Gabon : vers l’équité territoriale au cœur d’un nouveau modèle de développement

Libreville — Depuis des années, le Gabon se trouve confronté à une réalité paradoxale. Bien que richement doté en ressources naturelles et relativement peu peuplé, le pays a vu s’accentuer les disparités entre ses principales agglomérations et les zones périphériques. Les citoyens des provinces, souvent éloignées des centres de décision, subissent des conditions de vie moins favorables.
Face à cette situation, le président Brice Clotaire Oligui Nguema a fait le choix d’une politique volontariste. Lors de son discours devant le Parlement en Congrès, il a martelé une promesse claire : « Aucun territoire ne sera abandonné ». Derrière cette déclaration se profile une ambition redéfinissant les priorités nationales.
Briser le cycle des inégalités régionales
L’histoire économique du Gabon révèle une concentration des investissements dans les grandes villes, notamment Libreville et Port-Gentil. Ce déséquilibre a favorisé l’exode vers les zones urbaines, creusant les écarts en matière d’accès aux services essentiels. Les conséquences sont multiples : affaiblissement des économies locales, perte de dynamisme des régions, et sentiment croissant de marginalisation.
Les experts s’accordent à dire que les inégalités territoriales constituent un frein majeur à la croissance inclusive en Afrique. Sans infrastructures adaptées, les provinces peinent à attirer des investissements, à exploiter leur potentiel économique ou à offrir des perspectives professionnelles durables à leurs habitants.
C’est dans ce contexte que s’inscrit le programme présidentiel. Les initiatives lancées dans des villes comme Cocobeach, Makokou, Oyem ou Bifoun illustrent une volonté sans précédent de rééquilibrage territorial. Ces projets visent à rétablir l’équité, à renforcer la cohésion nationale et à transformer chaque région en un levier de développement.

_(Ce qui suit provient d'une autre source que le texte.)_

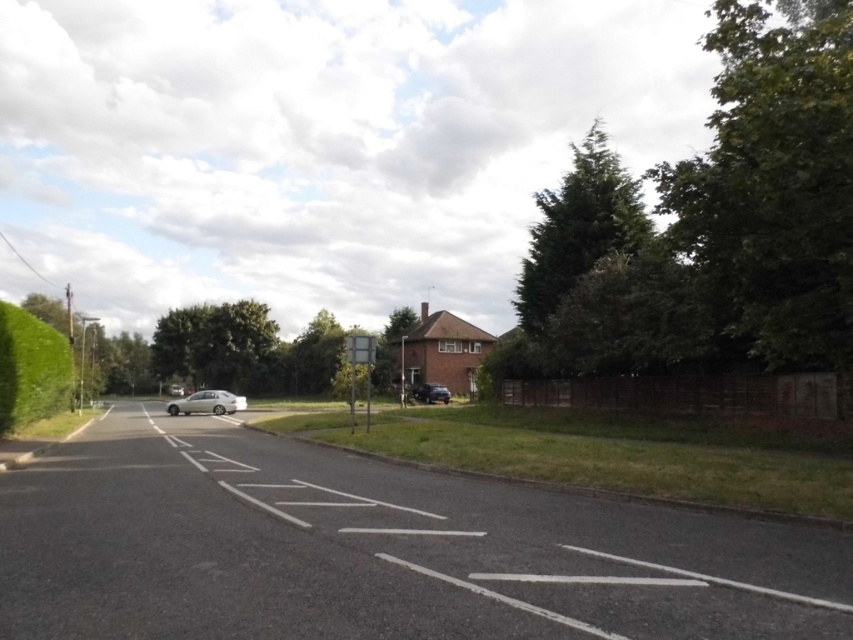
Does metallic gray street sign at center appear over shiny black car at center?

Yes, metallic gray street sign at center is above shiny black car at center.

Describe the element at coordinates (360, 364) in the screenshot. The height and width of the screenshot is (640, 853). I see `metallic gray street sign at center` at that location.

What do you see at coordinates (360, 364) in the screenshot?
I see `metallic gray street sign at center` at bounding box center [360, 364].

Find the location of a particular element. The image size is (853, 640). metallic gray street sign at center is located at coordinates (360, 364).

Between green leafy tree at left and green leafy tree at center, which one has more height?

Standing taller between the two is green leafy tree at center.

The width and height of the screenshot is (853, 640). Describe the element at coordinates (126, 364) in the screenshot. I see `green leafy tree at left` at that location.

This screenshot has width=853, height=640. What are the coordinates of `green leafy tree at left` in the screenshot? It's located at (126, 364).

Can you confirm if green leafy tree at upper right is positioned to the left of green leafy hedge at left?

In fact, green leafy tree at upper right is to the right of green leafy hedge at left.

In the scene shown: Is green leafy tree at upper right taller than green leafy hedge at left?

Yes.

In order to click on green leafy tree at upper right in this screenshot , I will do `click(579, 227)`.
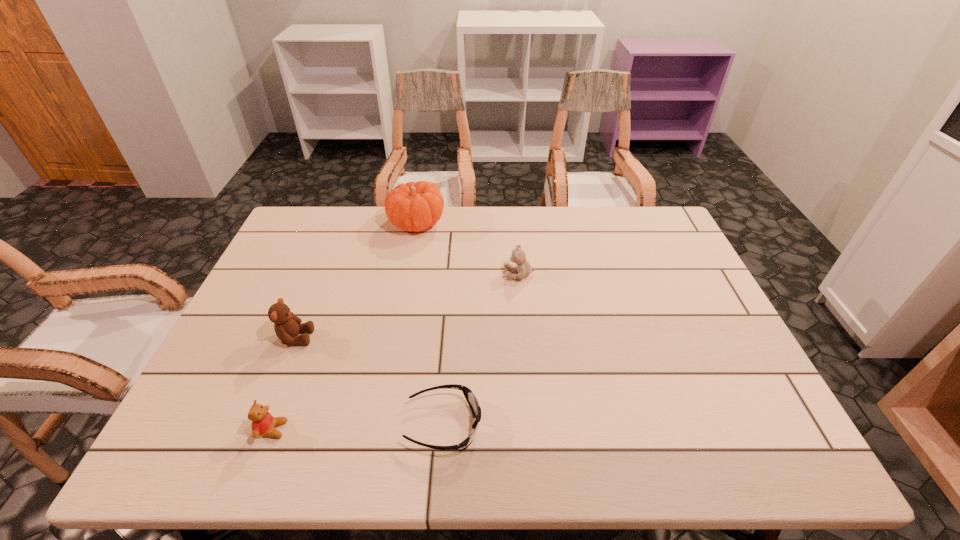
Locate an element on the screen. This screenshot has width=960, height=540. vacant point located on the face of the farthest teddy bear is located at coordinates (410, 274).

The height and width of the screenshot is (540, 960). Find the location of `vacant point located 0.180m on the face of the farthest teddy bear`. vacant point located 0.180m on the face of the farthest teddy bear is located at coordinates (444, 274).

Find the location of a particular element. The image size is (960, 540). vacant space located on the front-facing side of the nearest teddy bear is located at coordinates (366, 429).

Find the location of a particular element. This screenshot has height=540, width=960. vacant space located 0.330m on the lenses of the sunglasses is located at coordinates (635, 425).

At what (x,y) coordinates should I click in order to perform the action: click on object situated at the far edge. Please return your answer as a coordinate pair (x, y). Image resolution: width=960 pixels, height=540 pixels. Looking at the image, I should click on (413, 206).

In order to click on teddy bear present at the near edge in this screenshot , I will do `click(263, 423)`.

Locate an element on the screen. The width and height of the screenshot is (960, 540). sunglasses at the near edge is located at coordinates [x=473, y=403].

The width and height of the screenshot is (960, 540). Find the location of `object that is positioned at the left edge`. object that is positioned at the left edge is located at coordinates (287, 326).

This screenshot has width=960, height=540. I want to click on free region at the far edge of the desktop, so click(x=588, y=242).

Identify the location of vacant area at the near edge of the desktop. (661, 442).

Stimuler l’économie locale par des infrastructures stratégiques
Le succès de cette politique ne se mesure pas uniquement en mètres de route ou en nombre de bâtiments érigés. Elle repose sur une vision économique où chaque projet devient un moteur de croissance locale. Une route goudronnée facilite l’acheminement des produits agricoles. Un hôpital moderne améliore l’attractivité d’une ville. Une université retient les talents. Un programme de logements dynamise le secteur du bâtiment.
Cette approche s’inscrit dans une tendance mondiale, où des pays tels que le Maroc, le Rwanda ou le Sénégal ont prouvé qu’une politique de développement territorial ciblée pouvait stimuler l’emploi, réduire les tensions sociales et accélérer la prospérité partagée.
Pour le Gabon, cette stratégie pourrait permettre l’émergence de nouveaux pôles économiques, complémentaires à Libreville et Port-Gentil, et ainsi renforcer l’autonomie des territoires.
Rétablir un lien direct entre l’État et les citoyens
Au-delà des enjeux économiques, cette politique porte une dimension politique fondamentale. Elle cherche à restaurer la confiance entre les institutions et les populations en plaçant les préoccupations locales au cœur de l’action publique.
Les tournées présidentielles et les missions de suivi des projets ont permis de replacer les réalités du terrain au centre des décisions. Cette méthode rompt avec une gouvernance parfois perçue comme distante des besoins réels des Gabonais.
Cependant, le véritable test réside dans l’exécution. Les attentes sont immenses : routes achevées à temps, hôpitaux opérationnels, écoles fonctionnelles, accès à l’eau et à l’électricité. Ce sont ces résultats concrets qui détermineront la crédibilité de la promesse présidentielle.
La formule « aucun territoire ne sera abandonné » dépasse le cadre d’un simple slogan. Elle incarne une vision de la République où chaque ville, chaque village, chaque citoyen participe à la construction d’un avenir commun. Le pari d’Oligui Nguema est clair : faire de l’équité territoriale un pilier de la cohésion nationale et de la prospérité durable.
Si cette ambition se concrétise, elle pourrait marquer l’une des évolutions les plus significatives de l’histoire récente du Gabon. Car une nation ne se renforce pas en développant uniquement ses métropoles. Elle se construit en offrant à chacun de ses territoires les moyens de s’épanouir et de contribuer au progrès collectif.